Сам доктор Крон всю жизнь служил и служит биологии. Нельзя сказать, что он любим и уважаем в кругу коллег – отношения рядовые, но никто не мог бы его упрекнуть в несоответствии. Напротив, он числился именно в «спецах», и когда началась так называемая перестройка и науку посадили на голодный паёк, видимо, стимулируя активность, одним из первых проявил эту активность доктор Крон: на год улетел в Америку, где хорошо поощряли залётных, выкачивая из них свои и чужие наработки.
Кроны гостеприимны и любезны при этом. Хозяин рослый, но не широк в плечах, случаями капризен, умён и начитан в своей области. Выкрестом был его отец, но сам он ничего не сделал, чтобы и его семья была воистину православной. Правда, жену, Руту Яковлевну, пришлось по настоянию отца до венчания крестить, что, впрочем, не вызвало осложнений, более того, осталось незамеченным по обе стороны.
Дочь Татьяна, ей уже исполнилось двадцать четыре года, искусствовед. Любит творчество Левитана, но терпеть не может Шагала, как она говорит, за его примитивизм. Таня успешно сдала кандидатский минимум, сделала кандидатскую, защитилась и теперь высиживала пути продвижения. Дочь шла по стопам матери, а сын, ждали, пойдёт по стопам отца.
Семья мирная, и складывалось всё по задуманному.
Сын первым внёс «смуту».
Родители восприняли «тупик» Илюши спокойно и даже равнодушно. Свесили они свои головы, когда остались в комнате Руты Яковлевны одни. Здесь и решили созвать совет, и даже согласовали, кого призвать.

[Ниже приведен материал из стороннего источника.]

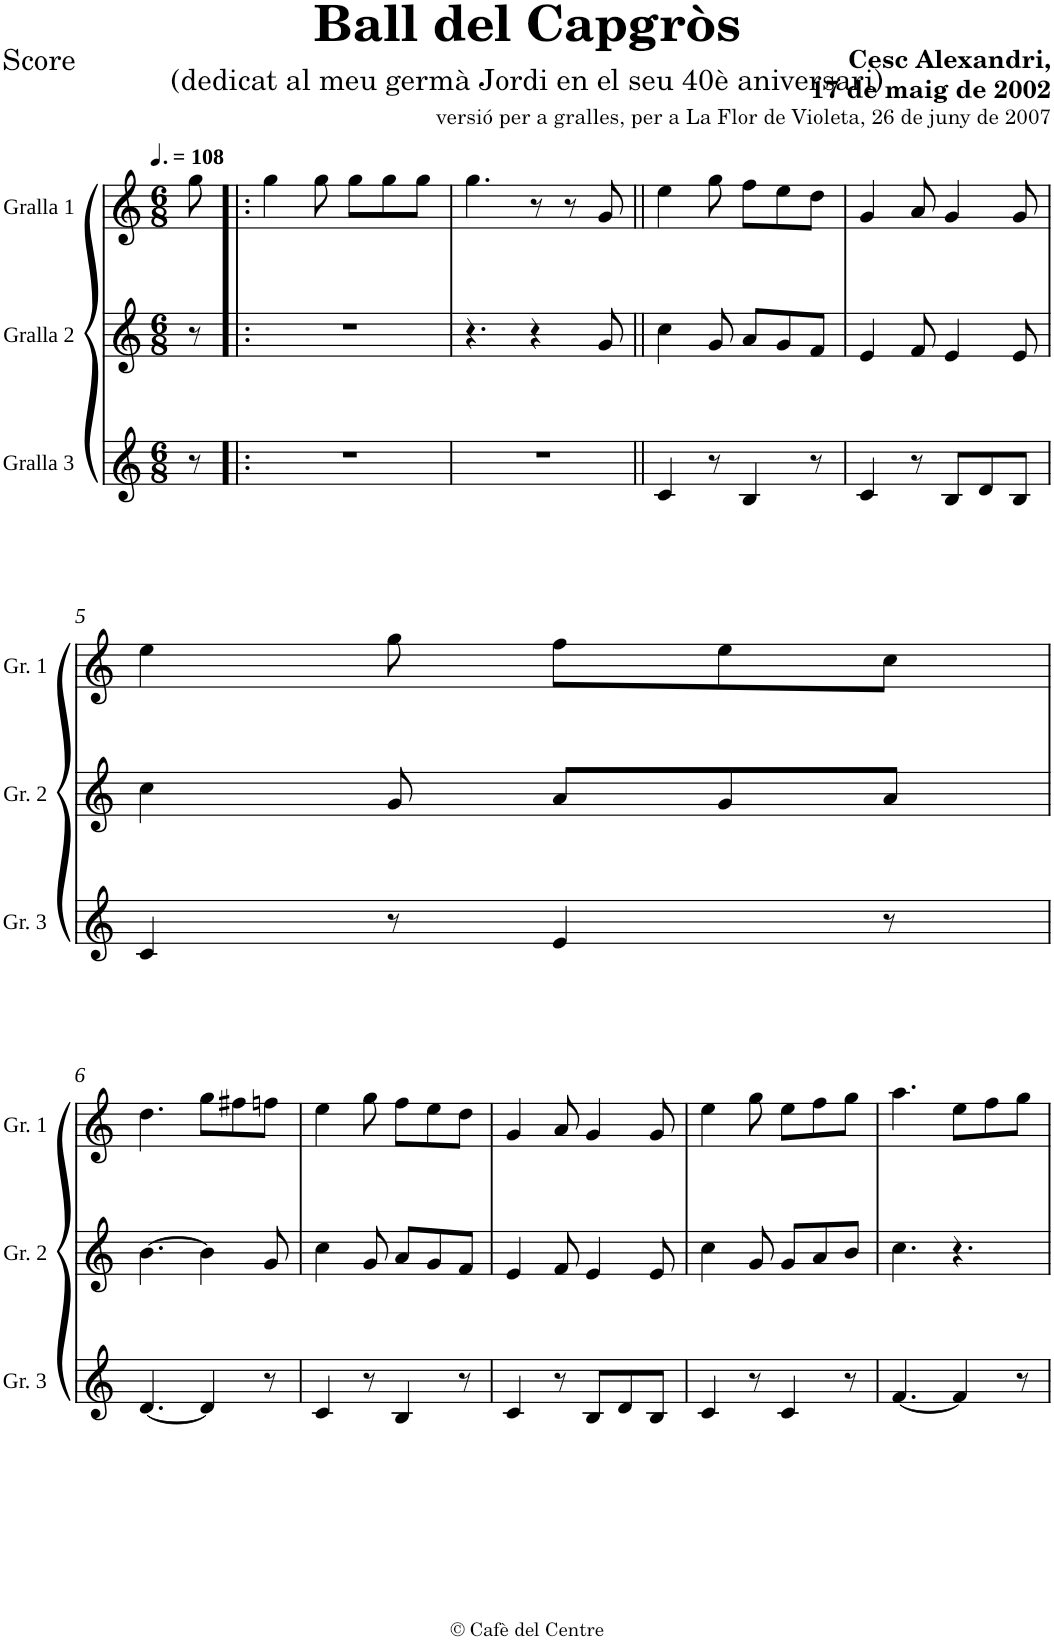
**kern	**kern	**kern
*part3	*part2	*part1
*staff3	*staff2	*staff1
*I"Gralla 3	*I"Gralla 2	*I"Gralla 1
*I'Gr. 3	*I'Gr. 2	*I'Gr. 1
*clefG2	*clefG2	*clefG2
*k[]	*k[]	*k[]
*M6/8	*M6/8	*M6/8
*MM162	*MM162	*MM162
=	=	=
8r	8r	8gg\
=1!|:	=1!|:	=1!|:
2.r	2.r	4gg\
.	.	8gg\
.	.	8gg\L
.	.	8gg\
.	.	8gg\J
=2	=2	=2
2.r	4.r	4.gg\
.	4r	8r
.	.	8r
.	8g/	8g/
=3||	=3||	=3||
4c/	4cc\	4ee\
8r	8g/	8gg\
4B/	8a/L	8ff\L
.	8g/	8ee\
8r	8f/J	8dd\J
=4	=4	=4
4c/	4e/	4g/
8r	8f/	8a/
8B/L	4e/	4g/
8d/	.	.
8B/J	8e/	8g/
!!LO:LB:g=z
=5	=5	=5
4c/	4cc\	4ee\
8r	8g/	8gg\
4e/	8a/L	8ff\L
.	8g/	8ee\
8r	8a/J	8cc\J
!!LO:LB:g=z
=6	=6	=6
[4.d/	[4.b\	4.dd\
4d/]	4b\]	8gg\L
.	.	8ff#X\
8r	8g/	8ffn\J
=7	=7	=7
4c/	4cc\	4ee\
8r	8g/	8gg\
4B/	8a/L	8ff\L
.	8g/	8ee\
8r	8f/J	8dd\J
=8	=8	=8
4c/	4e/	4g/
8r	8f/	8a/
8B/L	4e/	4g/
8d/	.	.
8B/J	8e/	8g/
=9	=9	=9
4c/	4cc\	4ee\
8r	8g/	8gg\
4c/	8g/L	8ee\L
.	8a/	8ff\
8r	8b/J	8gg\J
=10	=10	=10
[4.f/	4.cc\	4.aa\
4f/]	4.r	8ee\L
.	.	8ff\
8r	.	8gg\J
=	=	=
*-	*-	*-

* * *За разложенный в гостиной стол легко разместились все – своих четверо и приглашённые. Гости чувствовали себя по-свойски, свободно, были добродушно улыбчивы. И конечно же в центре внимания хозяйка. Тогда ей уже исполнилось сорок семь, но выглядела она прекрасно, по-прежнему остроумна и обаятельна. Даже профессор-аскет Калюжный определённо отметил: «Элитная женщина…»
– Курильщики – а таковые имеются! – курите здесь. Выпивохи – таковые все! – распечатывайте по содержанию и вкусу. Словом, и всё остальное – сидячий фуршет, – улыбаясь, предварила Рута Яковлевна. А, склонившись, шепнула мужу: – Усади Илюшу рядом.
Что бы она ни говорила, навстречу ей улыбались – и муж, и гости. А ведь была она внешне немощная, вялая, с вечной печалью и тоской в глазах. Но её любили, потому что верили – и она любит всех. Да и люди – свои, у каждого насиженное место за этим гостеприимным столом.
– Вы, Рута Яковлевна, что-то сегодня сникли, – улыбаясь, говорил коллега-искусствовед профессор Особин, – так вот я и думаю: открою покрепче – напою хозяйку, и станем мы весёленькие и довольные.
Был Особин невысокого роста, тучный, выпивоха, добряк и умница.
– Да уж, пожалуй, знаю, Виктор Николаевич, с вами не закиснешь. Вы вот что скажите мне: искусствоведение – дело мужское?
– Скажу, почему же, только для начала горлышко промочу… Пятнадцать лет вместе работаем – пора бы и понять. – И Особин сосредоточился на бутылке с упрямой пробкой.
А тем временем философ Солодин, приютившись к «пятиязычной» Леночке Козловской, так и распускал павлиний хвост, так по-французски и наслаждался, а сорокалетняя Леночка уже организовала закусочку и теперь, щурясь, выбирала по вкусу винцо, зная, что крепкое Солодин не употребляет.